La connaissance ou mémoire documentaire

Les auteurs commencent par questionner les notions de connaissance humaine et de mémoire humaine, en revenant ainsi sur ce qu’est une connaissance, un savoir, et sur ce qu’est la mémoire, le souvenir. Cela permet ainsi de préciser que la mémoire humaine a une capacité illimitée, mais que des obstacles entravent l’accès aux connaissances (mémoire sémantique) et aux souvenirs (mémoire épisodique). Un souci de mise en relation, de comparaison avec la bibliothèque est particulièrement intéressant, tant il permet de mesurer la complexité de la mémoire humaine, en matière d’indexation et d’accès.
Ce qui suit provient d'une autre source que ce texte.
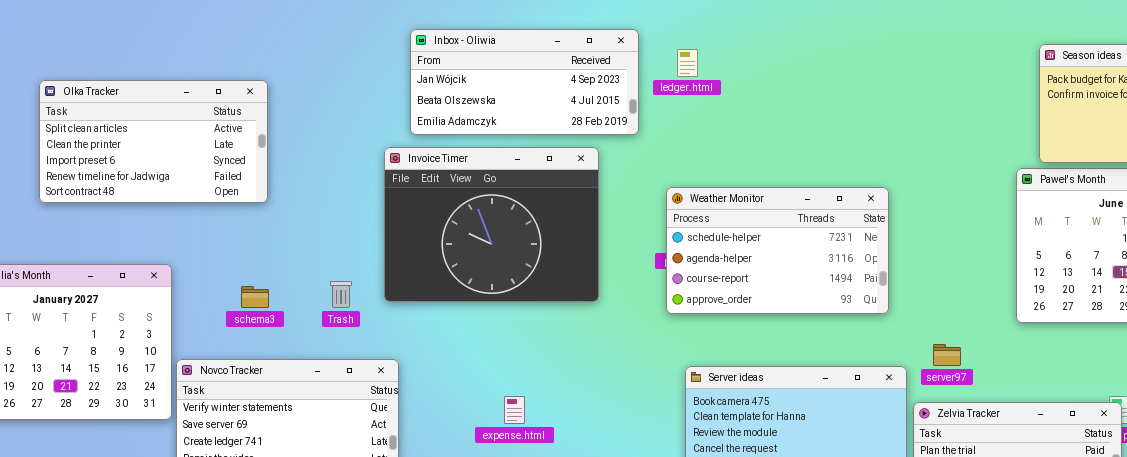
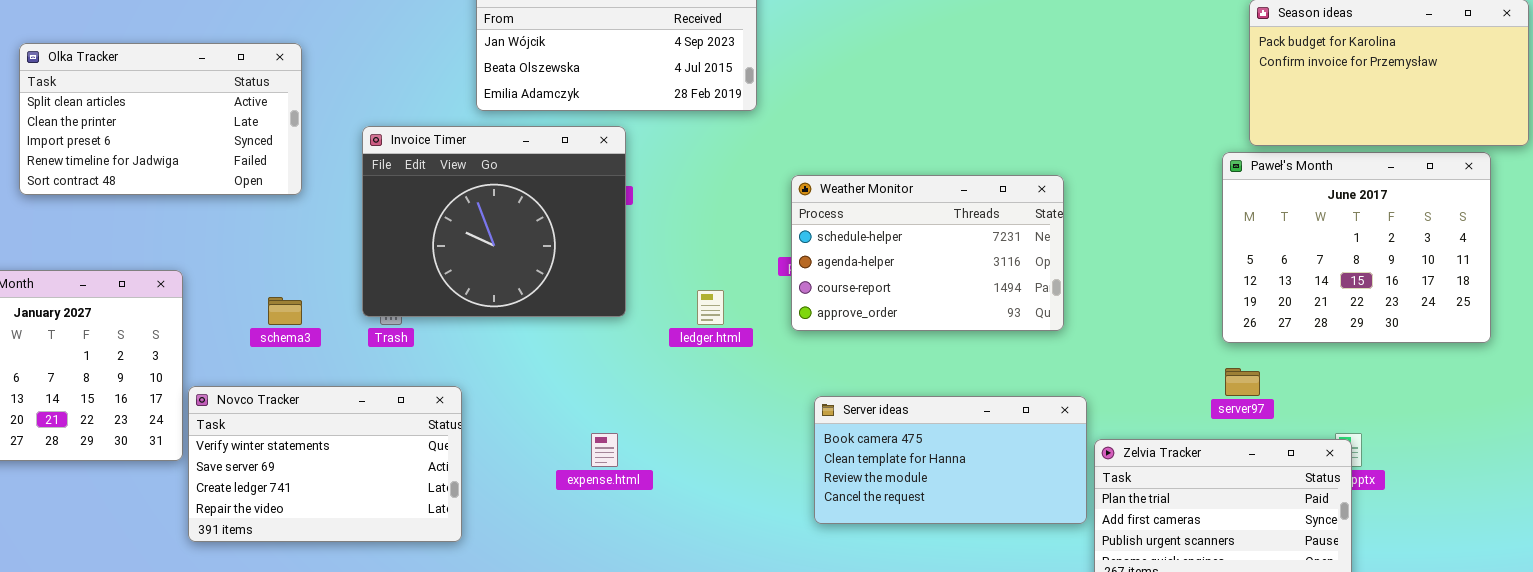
ledger.html: [677,49,698,77] -> [697,290,724,325], moved
Invoice Timer: [384,147,599,302] -> [362,126,626,317], moved
server97: [933,344,961,366] -> [1225,368,1260,396], moved

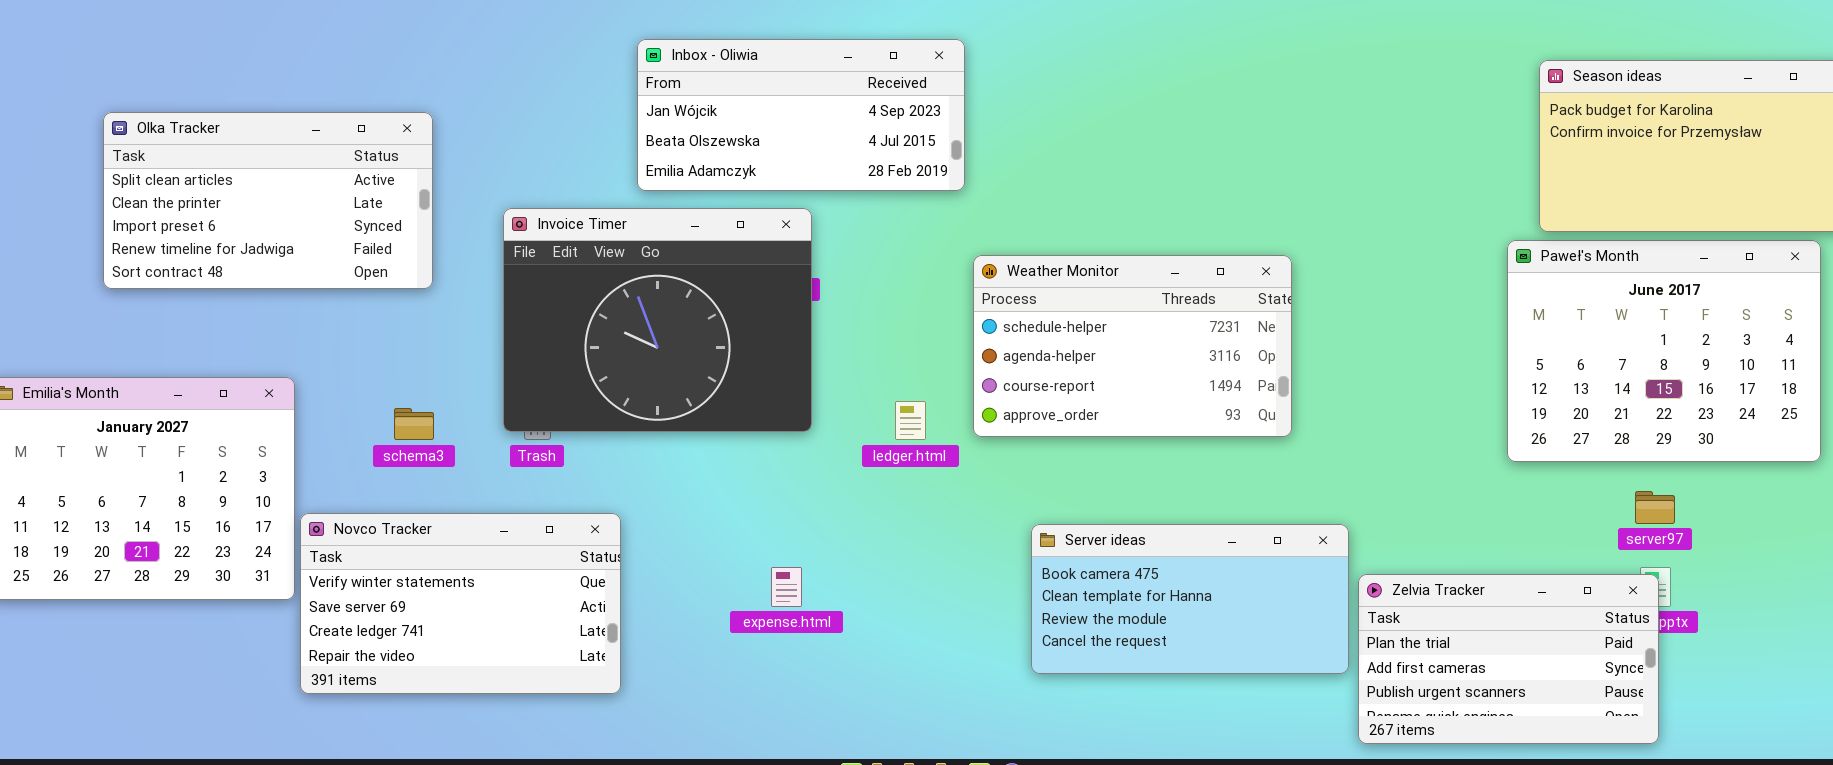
Weather Monitor: [791,175,1064,331] -> [973,255,1292,437], moved
server97: [1225,368,1260,396] -> [1635,491,1675,524], moved

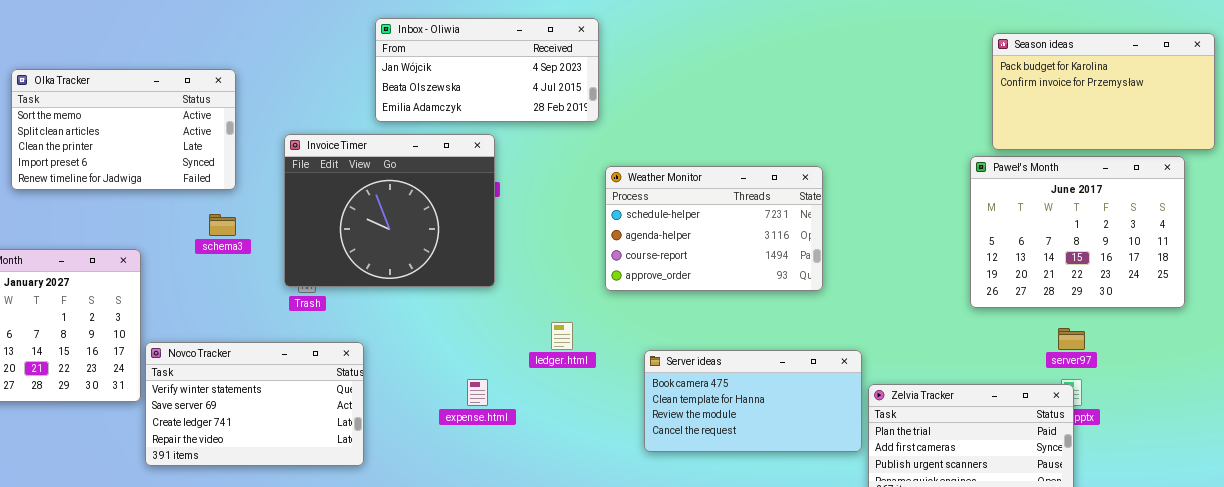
Olka Tracker: [103,112,433,289] -> [11,69,236,190], scrolled up 1 row
ledger.html: [895,401,926,440] -> [551,322,573,350], moved
schema3: [394,408,434,440] -> [209,214,236,236], moved

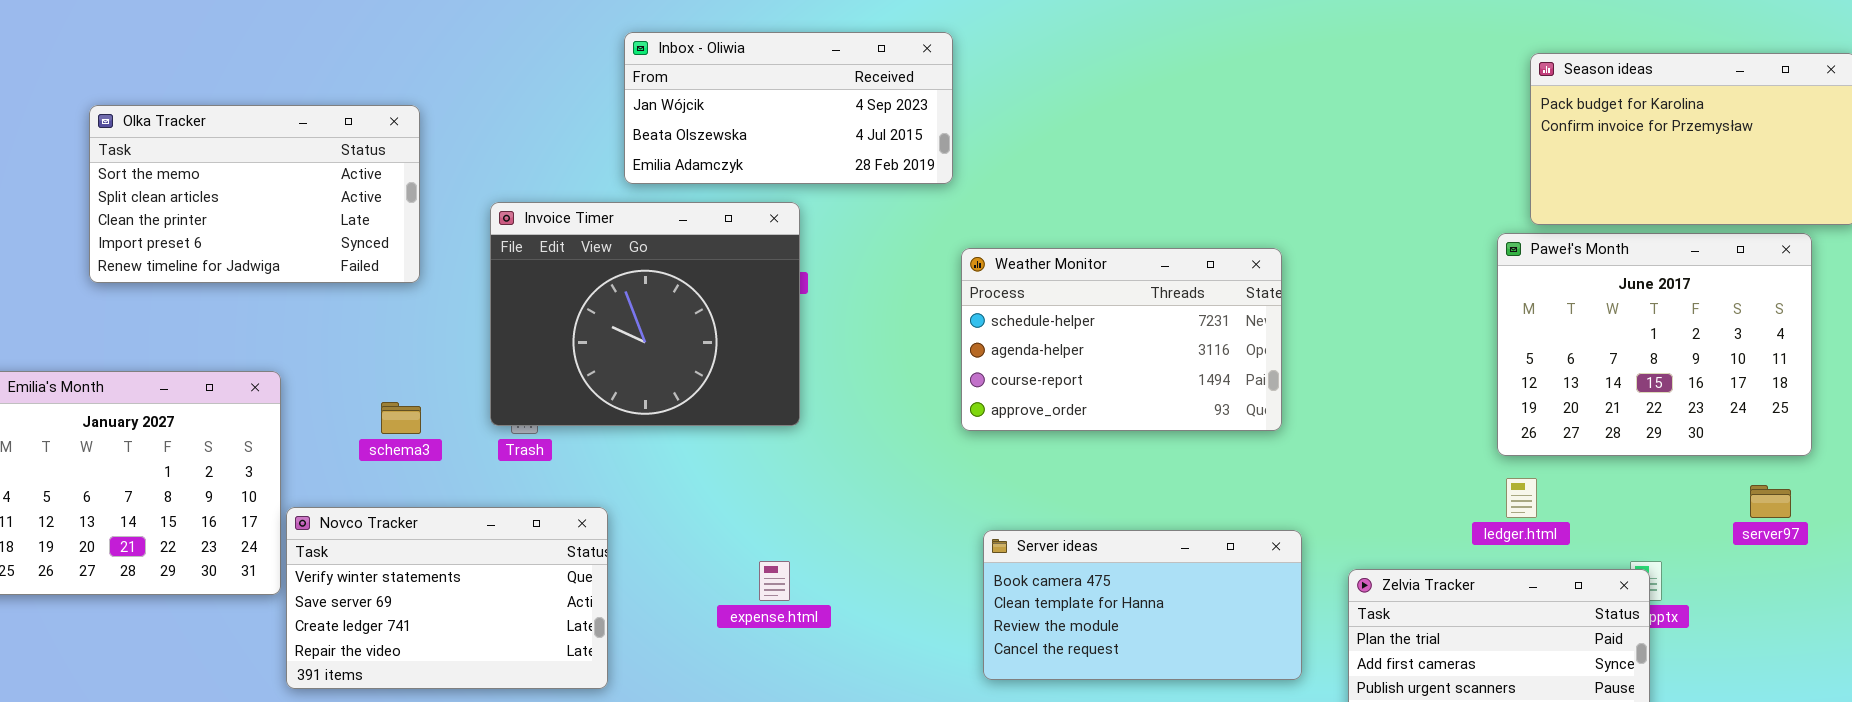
schema3: [209,214,236,236] -> [381,402,421,434], moved
ledger.html: [551,322,573,350] -> [1506,478,1537,518], moved
server97: [1058,328,1085,350] -> [1750,485,1791,518], moved
Server ideas: [644,350,862,452] -> [983,530,1302,680], moved

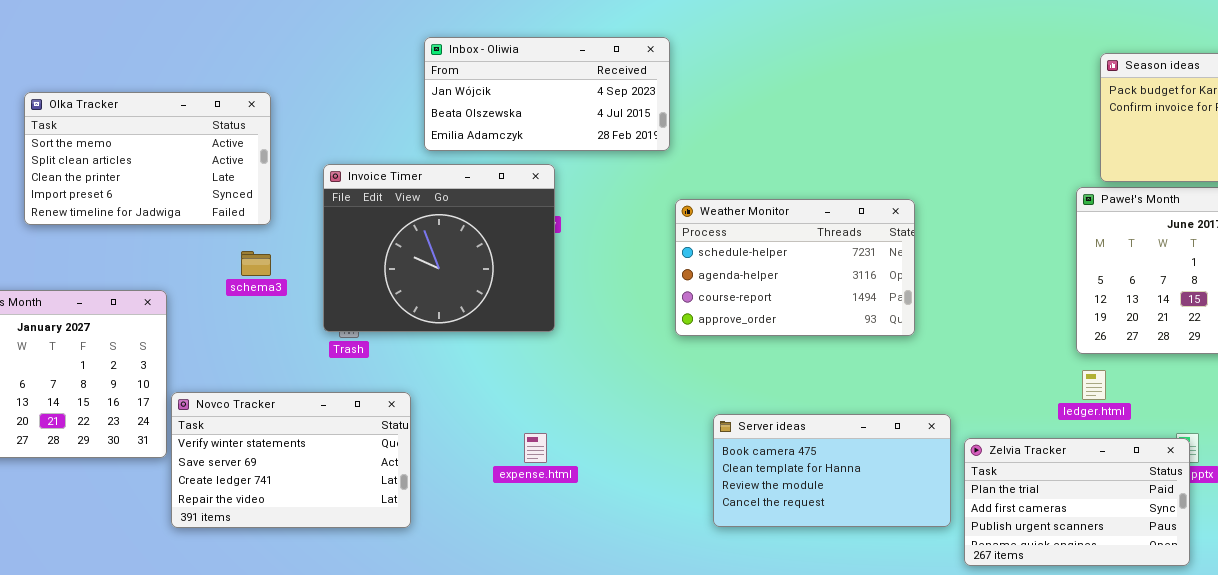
schema3: [381,402,421,434] -> [241,251,271,276], moved
Server ideas: [983,530,1302,680] -> [713,414,951,527], moved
L’approche de la notion de savoir permet de revenir sur son caractère collectif et institué, et notamment sur la capacité humaine à apprendre. Ainsi les auteurs insistent sur le danger de penser que l’accès aux documents sans apprentissages permet d’accéder au savoir avec un tel souci, fréquent aujourd’hui, de mettre en valeur l’accès aux ressources en minimisant le rôle d’apprentissages dont on ne ressent pas le bénéfice de manière rapide et concrète, du fait notamment des mécanismes de mémorisation et d’utilisation. Les auteurs rappellent que « les autodidactes sont très probablement aussi rares aujourd’hui qu’ils l’étaient hier ». Les documents ne peuvent selon eux qu’être des outils au service des apprentissages, sans les remplacer.
La mémoire humaine souffre de différentes faiblesses, avec des vertus associées à ces faiblesses. Avant d’engager une étude de la mémoire documentaire, les auteurs abordent les « arts de la mémoire », développés notamment par Cicéron avec sa méthode des images et des lieux, par Quintilien, avec sa méthode de réduction (notamment celle, bien connue, des 3QOCP). On observera que ces techniques de mémorisation perdent de leur importance lorsque la culture de l’écrit se développe à la fin du Moyen Âge.
Le document est alors amené à pallier les faiblesses de la mémoire humaine. Mais cette suppléance peut être considérée comme un danger, vers une diminution de notre mémoire, dès Socrate… puis chez Nicholas Carr au sujet d’Internet, mais sans aucune étude scientifique sur le sujet, finalement, précisent les auteurs. C’est davantage une complémentarité entre ces deux mémoires qu’il faut retenir. Pour certains, notamment dans le domaine informatique, les documents peuvent être amenés à imiter la mémoire humaine, d’abord selon l’idée d’une souplesse de liens entre items, comme dans le cerveau humain, puis sans oublier les exigences louables de l’organisation et de l’indexation documentaire pour trouver ou retrouver ce que l’on cherche.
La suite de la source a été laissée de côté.